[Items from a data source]
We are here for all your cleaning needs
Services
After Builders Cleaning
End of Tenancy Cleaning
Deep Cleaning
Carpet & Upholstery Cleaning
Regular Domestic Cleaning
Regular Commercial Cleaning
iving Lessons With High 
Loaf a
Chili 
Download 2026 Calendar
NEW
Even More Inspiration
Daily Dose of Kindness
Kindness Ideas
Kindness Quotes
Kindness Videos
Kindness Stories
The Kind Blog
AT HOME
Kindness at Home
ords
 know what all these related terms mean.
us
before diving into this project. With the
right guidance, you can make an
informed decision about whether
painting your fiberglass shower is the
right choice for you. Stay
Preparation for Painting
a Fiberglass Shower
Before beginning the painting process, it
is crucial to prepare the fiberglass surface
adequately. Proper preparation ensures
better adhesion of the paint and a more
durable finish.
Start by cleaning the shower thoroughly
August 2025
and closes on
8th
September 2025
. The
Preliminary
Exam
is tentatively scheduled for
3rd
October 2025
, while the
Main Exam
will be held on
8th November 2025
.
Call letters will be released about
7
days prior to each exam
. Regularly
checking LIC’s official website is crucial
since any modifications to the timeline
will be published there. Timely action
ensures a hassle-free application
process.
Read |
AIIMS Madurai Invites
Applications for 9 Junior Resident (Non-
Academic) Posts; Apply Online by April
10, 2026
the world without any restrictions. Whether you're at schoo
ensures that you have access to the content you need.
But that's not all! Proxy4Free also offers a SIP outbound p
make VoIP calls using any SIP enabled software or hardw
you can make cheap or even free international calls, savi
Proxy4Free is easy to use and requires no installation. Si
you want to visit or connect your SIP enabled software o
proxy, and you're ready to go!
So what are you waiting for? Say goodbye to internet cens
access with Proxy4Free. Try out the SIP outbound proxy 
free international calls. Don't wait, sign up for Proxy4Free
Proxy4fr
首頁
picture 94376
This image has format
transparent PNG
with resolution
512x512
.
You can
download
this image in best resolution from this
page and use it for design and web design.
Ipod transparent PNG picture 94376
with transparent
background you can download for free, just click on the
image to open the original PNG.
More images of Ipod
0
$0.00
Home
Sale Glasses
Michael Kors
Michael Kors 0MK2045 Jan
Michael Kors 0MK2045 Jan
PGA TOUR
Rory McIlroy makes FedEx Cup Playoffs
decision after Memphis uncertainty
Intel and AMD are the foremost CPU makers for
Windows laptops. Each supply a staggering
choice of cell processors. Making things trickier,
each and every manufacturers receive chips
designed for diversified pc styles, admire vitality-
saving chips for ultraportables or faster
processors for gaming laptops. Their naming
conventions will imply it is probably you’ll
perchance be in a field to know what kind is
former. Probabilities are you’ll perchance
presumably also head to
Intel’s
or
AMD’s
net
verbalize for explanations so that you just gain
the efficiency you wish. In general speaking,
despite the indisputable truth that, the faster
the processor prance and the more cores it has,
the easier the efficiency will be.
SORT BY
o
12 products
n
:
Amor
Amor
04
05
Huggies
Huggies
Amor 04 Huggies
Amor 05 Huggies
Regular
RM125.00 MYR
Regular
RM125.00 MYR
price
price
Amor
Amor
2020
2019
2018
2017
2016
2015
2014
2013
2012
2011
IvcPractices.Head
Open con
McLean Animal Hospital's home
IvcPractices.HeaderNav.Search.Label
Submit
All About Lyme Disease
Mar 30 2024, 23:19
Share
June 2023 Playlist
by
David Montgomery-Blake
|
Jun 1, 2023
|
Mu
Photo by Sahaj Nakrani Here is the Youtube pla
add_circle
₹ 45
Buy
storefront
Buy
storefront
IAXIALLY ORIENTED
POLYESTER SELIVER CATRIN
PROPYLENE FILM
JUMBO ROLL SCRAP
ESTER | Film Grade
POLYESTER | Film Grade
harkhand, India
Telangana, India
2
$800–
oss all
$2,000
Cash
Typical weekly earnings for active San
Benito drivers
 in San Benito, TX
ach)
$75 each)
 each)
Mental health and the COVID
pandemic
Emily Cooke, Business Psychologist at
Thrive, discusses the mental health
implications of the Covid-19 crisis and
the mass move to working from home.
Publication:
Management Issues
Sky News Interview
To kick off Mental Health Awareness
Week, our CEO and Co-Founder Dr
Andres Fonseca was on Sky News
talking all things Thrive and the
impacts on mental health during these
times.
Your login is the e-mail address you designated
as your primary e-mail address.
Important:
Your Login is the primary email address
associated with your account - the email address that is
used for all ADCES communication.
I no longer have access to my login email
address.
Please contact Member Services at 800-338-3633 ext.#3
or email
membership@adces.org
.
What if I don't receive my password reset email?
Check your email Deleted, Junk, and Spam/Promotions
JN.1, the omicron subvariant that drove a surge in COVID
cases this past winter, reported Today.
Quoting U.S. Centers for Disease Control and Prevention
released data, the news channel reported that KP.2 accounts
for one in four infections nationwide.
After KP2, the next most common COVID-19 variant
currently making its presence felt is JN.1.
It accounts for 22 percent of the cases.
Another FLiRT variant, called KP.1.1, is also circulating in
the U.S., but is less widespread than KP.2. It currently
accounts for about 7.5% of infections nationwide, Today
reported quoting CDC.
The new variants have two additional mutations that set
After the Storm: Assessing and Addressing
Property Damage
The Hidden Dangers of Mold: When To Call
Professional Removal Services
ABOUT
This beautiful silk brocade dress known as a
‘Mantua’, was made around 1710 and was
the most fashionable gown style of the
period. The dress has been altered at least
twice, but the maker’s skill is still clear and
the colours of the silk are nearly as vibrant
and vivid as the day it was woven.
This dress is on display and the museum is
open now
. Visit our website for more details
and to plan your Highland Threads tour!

■ **Exercise**
Reproduce every line of the records above word for word, keeping each line break where it falls.

■ **Response box**
We are here for all your cleaning needs
Services
After Builders Cleaning
End of Tenancy Cleaning
Deep Cleaning
Carpet & Upholstery Cleaning
Regular Domestic Cleaning
Regular Commercial Cleaning
iving Lessons With High 
Loaf a
Chili 
Download 2026 Calendar
NEW
Even More Inspiration
Daily Dose of Kindness
Kindness Ideas
Kindness Quotes
Kindness Videos
Kindness Stories
The Kind Blog
AT HOME
Kindness at Home
ords
 know what all these related terms mean.
us
before diving into this project. With the
right guidance, you can make an
informed decision about whether
painting your fiberglass shower is the
right choice for you. Stay
Preparation for Painting
a Fiberglass Shower
Before beginning the painting process, it
is crucial to prepare the fiberglass surface
adequately. Proper preparation ensures
better adhesion of the paint and a more
durable finish.
Start by cleaning the shower thoroughly
August 2025
and closes on
8th
September 2025
. The
Preliminary
Exam
is tentatively scheduled for
3rd
October 2025
, while the
Main Exam
will be held on
8th November 2025
.
Call letters will be released about
7
days prior to each exam
. Regularly
checking LIC’s official website is crucial
since any modifications to the timeline
will be published there. Timely action
ensures a hassle-free application
process.
Read |
AIIMS Madurai Invites
Applications for 9 Junior Resident (Non-
Academic) Posts; Apply Online by April
10, 2026
the world without any restrictions. Whether you're at schoo
ensures that you have access to the content you need.
But that's not all! Proxy4Free also offers a SIP outbound p
make VoIP calls using any SIP enabled software or hardw
you can make cheap or even free international calls, savi
Proxy4Free is easy to use and requires no installation. Si
you want to visit or connect your SIP enabled software o
proxy, and you're ready to go!
So what are you waiting for? Say goodbye to internet cens
access with Proxy4Free. Try out the SIP outbound proxy 
free international calls. Don't wait, sign up for Proxy4Free
Proxy4fr
首頁
picture 94376
This image has format
transparent PNG
with resolution
512x512
.
You can
download
this image in best resolution from this
page and use it for design and web design.
Ipod transparent PNG picture 94376
with transparent
background you can download for free, just click on the
image to open the original PNG.
More images of Ipod
0
$0.00
Home
Sale Glasses
Michael Kors
Michael Kors 0MK2045 Jan
Michael Kors 0MK2045 Jan
PGA TOUR
Rory McIlroy makes FedEx Cup Playoffs
decision after Memphis uncertainty
Intel and AMD are the foremost CPU makers for
Windows laptops. Each supply a staggering
choice of cell processors. Making things trickier,
each and every manufacturers receive chips
designed for diversified pc styles, admire vitality-
saving chips for ultraportables or faster
processors for gaming laptops. Their naming
conventions will imply it is probably you’ll
perchance be in a field to know what kind is
former. Probabilities are you’ll perchance
presumably also head to
Intel’s
or
AMD’s
net
verbalize for explanations so that you just gain
the efficiency you wish. In general speaking,
despite the indisputable truth that, the faster
the processor prance and the more cores it has,
the easier the efficiency will be.
SORT BY
o
12 products
n
:
Amor
Amor
04
05
Huggies
Huggies
Amor 04 Huggies
Amor 05 Huggies
Regular
RM125.00 MYR
Regular
RM125.00 MYR
price
price
Amor
Amor
2020
2019
2018
2017
2016
2015
2014
2013
2012
2011
IvcPractices.Head
Open con
McLean Animal Hospital's home
IvcPractices.HeaderNav.Search.Label
Submit
All About Lyme Disease
Mar 30 2024, 23:19
Share
June 2023 Playlist
by
David Montgomery-Blake
|
Jun 1, 2023
|
Mu
Photo by Sahaj Nakrani Here is the Youtube pla
add_circle
₹ 45
Buy
storefront
Buy
storefront
IAXIALLY ORIENTED
POLYESTER SELIVER CATRIN
PROPYLENE FILM
JUMBO ROLL SCRAP
ESTER | Film Grade
POLYESTER | Film Grade
harkhand, India
Telangana, India
2
$800–
oss all
$2,000
Cash
Typical weekly earnings for active San
Benito drivers
 in San Benito, TX
ach)
$75 each)
 each)
Mental health and the COVID
pandemic
Emily Cooke, Business Psychologist at
Thrive, discusses the mental health
implications of the Covid-19 crisis and
the mass move to working from home.
Publication:
Management Issues
Sky News Interview
To kick off Mental Health Awareness
Week, our CEO and Co-Founder Dr
Andres Fonseca was on Sky News
talking all things Thrive and the
impacts on mental health during these
times.
Your login is the e-mail address you designated
as your primary e-mail address.
Important:
Your Login is the primary email address
associated with your account - the email address that is
used for all ADCES communication.
I no longer have access to my login email
address.
Please contact Member Services at 800-338-3633 ext.#3
or email
membership@adces.org
.
What if I don't receive my password reset email?
Check your email Deleted, Junk, and Spam/Promotions
JN.1, the omicron subvariant that drove a surge in COVID
cases this past winter, reported Today.
Quoting U.S. Centers for Disease Control and Prevention
released data, the news channel reported that KP.2 accounts
for one in four infections nationwide.
After KP2, the next most common COVID-19 variant
currently making its presence felt is JN.1.
It accounts for 22 percent of the cases.
Another FLiRT variant, called KP.1.1, is also circulating in
the U.S., but is less widespread than KP.2. It currently
accounts for about 7.5% of infections nationwide, Today
reported quoting CDC.
The new variants have two additional mutations that set
After the Storm: Assessing and Addressing
Property Damage
The Hidden Dangers of Mold: When To Call
Professional Removal Services
ABOUT
This beautiful silk brocade dress known as a
‘Mantua’, was made around 1710 and was
the most fashionable gown style of the
period. The dress has been altered at least
twice, but the maker’s skill is still clear and
the colours of the silk are nearly as vibrant
and vivid as the day it was woven.
This dress is on display and the museum is
open now
. Visit our website for more details
and to plan your Highland Threads tour!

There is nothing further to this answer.